The result was Merged and Redirected to Gummi bear#variations. Black Kite 00:08, 12 February 2008 (UTC)
[edit] Haribo Smurfs
Not notable. Obscurity does not seem to warrant merging into Gummi bear#Variations. Lea (talk) 12:14, 4 February 2008 (UTC)
- Delete. Also, is anyone else a little scared by the fact that the article claims that these candies are "not FDA approved"? What are they feeding those kids in Benelux? Creeepy. Gladys J Cortez 20:49, 4 February 2008 (UTC)
- FDA is US-American, so it's only sold in Europe — that's all, I guess. -- Lea (talk) 20:56, 4 February 2008 (UTC)
- merge to Gummi bear#Variations; "obscurity" purely an instance of systemic bias (these are a readily available standard variety of sweet in at least four countries). --Paularblaster (talk) 23:08, 6 February 2008 (UTC)
- With "obscurity", I meant lack of coverage in independent sources.
So I don't think they are worth mentioning in the gummi bear article.(See below.) -- Lea (talk) 03:52, 7 February 2008 (UTC)
- With "obscurity", I meant lack of coverage in independent sources.
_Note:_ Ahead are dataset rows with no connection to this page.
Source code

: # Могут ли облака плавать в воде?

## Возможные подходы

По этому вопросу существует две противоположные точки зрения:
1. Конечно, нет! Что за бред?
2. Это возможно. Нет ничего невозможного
- Undecided. I'm a Smurfs fan, but these are only a kind of candy... However, as has recently been mentioned in Time magazine (!), over the last twenty years no less than 6.5 billion of these candies have been sold (yep, that's one for every human now alive!).[1]. I don't think that this can be called "obscure", only obscure in the USA, but that is irrelevant. The same fact is mentioned in the Swiss newspaper "Le matin"[2]. They are also mentioned briefly in the Boise Weekly[3]? The CEO of Haribo discusses them briefly in German newspaperDer Tagesspiegel[4]. Similar short mentions can be found in more newspapers throughout Europe. So they are known in many countries, popular, long lasting, and so on, but there are no in depth sources about them (well, what can you tell about a candy, in the end?). So I can understand the deletion of this article (and it certainly needs work if kept), but it pains me to see the subject described as "obscure", when it is actually very well known in Western Europe. Fram (talk) 14:09, 11 February 2008 (UTC)
- My "obscurity"-claim wasn't meant to be US-centric. :-) The best source (that says anything substantial) of the four sources you listed is, IMO, the article in the Tagesspiegel[5]. I added a (cited) note of the Haribo smurfs to the Gummi bear article. Not much apart from that is merge-worthy, since the Haribo Smurfs article is not properly sourced and the subject is too obscure (as in no significant coverage in independent sources) to warrant longer elaboration in the Gummi bear article. Redirect to Gummi bear#Variations. -- Lea (talk) 23:03, 11 February 2008 (UTC)
- The above discussion is preserved as an archive of the debate. Please do not modify it. Subsequent comments should be made on the appropriate discussion page (such as the article's talk page or in a deletion review). No further edits should be made to this page.